Aus großen Fotos werden winzige Reproduktionen
„Vertraulich – Nur für den Dienstgebrauch“ stellt zwar mehr als 7000 Fotos von Frank Mardaus aus und einen Wust von 10.000 Seiten Text. Doch als wolle er seinen Drang zum Archivieren parodieren, hängen Mardaus‘ Fotos zu Tausenden als winzige Reproduktionen an den Wänden der Galerie im Höhmannhaus, sind seine Texte und die seiner Frau nur als Mikrofiches präsent. „Ich mache Kunst“, könnte das heißen, „aber ich zeige sie nicht mehr her.“ Thomas Elsen, Leiter des Höhmannhauses, hält sehr viel von Frank Mardaus‘ Fotokunst, betont aber: „Die wirkliche fotografische Qualität von Frank Mardaus wird in der Ausstellung nicht gezeigt!“ Eigentlich keine Werkschau sei die Ausstellung, so Elsen ironisch, eher eine „Wegschau“. Noch schlimmer ergeht es den Texten von Caroline Mardaus: Sie wurden anlässlich zweier Künstlergespräche im Höhmannhaus zwar vorgelesen, sind aber dem Besucher, der an normalen Tagen die Ausstellung sieht, nicht zugänglich.

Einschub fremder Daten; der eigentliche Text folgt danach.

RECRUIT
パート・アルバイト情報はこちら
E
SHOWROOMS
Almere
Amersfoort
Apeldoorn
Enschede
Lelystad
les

Oder jedenfalls nur dem sehr wohlhabenden: In einer Vitrine, die vor nicht langer Zeit der Aufbewahrung des „Zarensilbers“ im Maximilianmuseum diente, werden die Mikrofisches mit den Miniaturen von Texten und Fotos geradezu sakral präsentiert. Teils tagebuchartige Einträge sind das, Erinnerungen, an Familiäres, an Ausstellungen, an Erinnerungen, daran, wie süß die Dosenmilch schmeckte, „als wir noch jung waren.“ Und 7000 jener Fotos, die Frank Mardaus knipste, seit er zehn Jahre alt wurde, und die er eines handgemachten Papierabzugs für würdig befand. Nicht nur hochästhetische Werke, sondern auch Misslungenes, Verschwommenes, Dunkles. 50 Stück dieser Mikrofiche-Sammlungen hat Mardaus herstellen und mit einer ISBN-Nummer versehen lassen, man kann sie beim Maro-Verlag erwerben. Bis zum Ausstellungsende zum Subskriptionspreis von 8.000, danach für 15.000 Euro.
„Ein sehr selbstbewusstes Statement“
Wer das Werk erwirbt, wird es benutzen wollen, kann in die gar nicht verschwurbelten, in vieler Hinsicht „ganz normalen“ Gedanken- und Assoziationsketten des Künstlerpaares eintauchen, mit ihnen nach Italien und Estland reisen, kann zwischen Vor- und Rückbezügen hin und her switchen und Fotos betrachten, deren Qualität Thomas Elsen nicht genug rühmen kann. Wer die Ausstellung besucht, muss sich allerdings damit abfinden, dass ihr eigentlicher Inhalt „nur für den Dienstgebrauch“ bestimmt ist, dass der Künstler sein Werk nahezu geheim hält und für sich beansprucht, ein gewisser „Foto-Ästhetizismus“ störe ihn – Mardaus‘ Fotos sollen nicht konsumiert, sondern benutzt, und das heißt für den Künstler: in ihrem Zusammenhang und im Zusammenhang seines Lebens gesehen werden. Dass sie auf diese Weise nahezu verschwinden, auf Plastik gebrannt und nur mit Spezialgeräten zu betrachten, nennt Thomas Elsen „ein sehr selbstbewusstes Statement.“
Frank Mardaus: Vertraulich – Nur für den Dienstgebrauch. Noch bis zum 20. Mai in der Neuen Galerie im Höhmannhaus, Maximilianstraße 48, Dienstag 10-20 Uhr, Mittwoch bis Sonntag 10–17 Uhr.